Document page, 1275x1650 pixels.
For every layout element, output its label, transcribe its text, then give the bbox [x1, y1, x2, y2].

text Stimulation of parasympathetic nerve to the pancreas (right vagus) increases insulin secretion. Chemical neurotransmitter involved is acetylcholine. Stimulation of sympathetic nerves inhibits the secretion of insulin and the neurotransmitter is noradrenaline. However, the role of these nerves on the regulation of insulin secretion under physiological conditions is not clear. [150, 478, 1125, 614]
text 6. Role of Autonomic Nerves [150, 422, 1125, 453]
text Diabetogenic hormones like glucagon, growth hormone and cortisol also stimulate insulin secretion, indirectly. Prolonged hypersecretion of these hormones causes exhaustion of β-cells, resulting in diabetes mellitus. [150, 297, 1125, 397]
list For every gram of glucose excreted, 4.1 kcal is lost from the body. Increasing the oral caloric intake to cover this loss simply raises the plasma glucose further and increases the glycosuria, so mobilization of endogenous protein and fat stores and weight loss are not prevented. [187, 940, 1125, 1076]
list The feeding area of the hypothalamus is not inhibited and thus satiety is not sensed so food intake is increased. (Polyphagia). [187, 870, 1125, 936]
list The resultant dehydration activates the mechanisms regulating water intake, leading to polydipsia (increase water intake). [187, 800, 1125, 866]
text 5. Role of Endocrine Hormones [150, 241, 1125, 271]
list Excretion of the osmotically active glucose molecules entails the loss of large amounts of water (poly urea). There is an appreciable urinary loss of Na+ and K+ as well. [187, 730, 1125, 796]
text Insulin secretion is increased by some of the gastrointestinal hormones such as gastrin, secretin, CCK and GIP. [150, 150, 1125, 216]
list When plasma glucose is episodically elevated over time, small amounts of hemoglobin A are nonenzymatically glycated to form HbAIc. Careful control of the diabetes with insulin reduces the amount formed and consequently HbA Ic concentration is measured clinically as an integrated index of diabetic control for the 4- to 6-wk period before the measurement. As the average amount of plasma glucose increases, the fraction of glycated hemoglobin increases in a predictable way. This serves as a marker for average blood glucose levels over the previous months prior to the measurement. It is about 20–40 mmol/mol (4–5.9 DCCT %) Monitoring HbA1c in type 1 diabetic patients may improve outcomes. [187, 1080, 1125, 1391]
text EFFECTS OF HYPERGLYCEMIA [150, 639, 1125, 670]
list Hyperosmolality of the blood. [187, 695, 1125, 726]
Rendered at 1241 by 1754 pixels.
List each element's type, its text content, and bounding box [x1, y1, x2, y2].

# DIRECTIONS
Would you set down every record again, exactly as it appears above?

# ANSWER TO THE PROBLEM
Document page, 1275x1650 pixels.
For every layout element, output its label, transcribe its text, then give the bbox [x1, y1, x2, y2].

text Stimulation of parasympathetic nerve to the pancreas (right vagus) increases insulin secretion. Chemical neurotransmitter involved is acetylcholine. Stimulation of sympathetic nerves inhibits the secretion of insulin and the neurotransmitter is noradrenaline. However, the role of these nerves on the regulation of insulin secretion under physiological conditions is not clear. [150, 478, 1125, 614]
text 6. Role of Autonomic Nerves [150, 422, 1125, 453]
text Diabetogenic hormones like glucagon, growth hormone and cortisol also stimulate insulin secretion, indirectly. Prolonged hypersecretion of these hormones causes exhaustion of β-cells, resulting in diabetes mellitus. [150, 297, 1125, 397]
list For every gram of glucose excreted, 4.1 kcal is lost from the body. Increasing the oral caloric intake to cover this loss simply raises the plasma glucose further and increases the glycosuria, so mobilization of endogenous protein and fat stores and weight loss are not prevented. [187, 940, 1125, 1076]
list The feeding area of the hypothalamus is not inhibited and thus satiety is not sensed so food intake is increased. (Polyphagia). [187, 870, 1125, 936]
list The resultant dehydration activates the mechanisms regulating water intake, leading to polydipsia (increase water intake). [187, 800, 1125, 866]
text 5. Role of Endocrine Hormones [150, 241, 1125, 271]
list Excretion of the osmotically active glucose molecules entails the loss of large amounts of water (poly urea). There is an appreciable urinary loss of Na+ and K+ as well. [187, 730, 1125, 796]
text Insulin secretion is increased by some of the gastrointestinal hormones such as gastrin, secretin, CCK and GIP. [150, 150, 1125, 216]
list When plasma glucose is episodically elevated over time, small amounts of hemoglobin A are nonenzymatically glycated to form HbAIc. Careful control of the diabetes with insulin reduces the amount formed and consequently HbA Ic concentration is measured clinically as an integrated index of diabetic control for the 4- to 6-wk period before the measurement. As the average amount of plasma glucose increases, the fraction of glycated hemoglobin increases in a predictable way. This serves as a marker for average blood glucose levels over the previous months prior to the measurement. It is about 20–40 mmol/mol (4–5.9 DCCT %) Monitoring HbA1c in type 1 diabetic patients may improve outcomes. [187, 1080, 1125, 1391]
text EFFECTS OF HYPERGLYCEMIA [150, 639, 1125, 670]
list Hyperosmolality of the blood. [187, 695, 1125, 726]
Rendered at 1241 by 1754 pixels.
List each element's type, its text content, and bounding box [x1, y1, x2, y2].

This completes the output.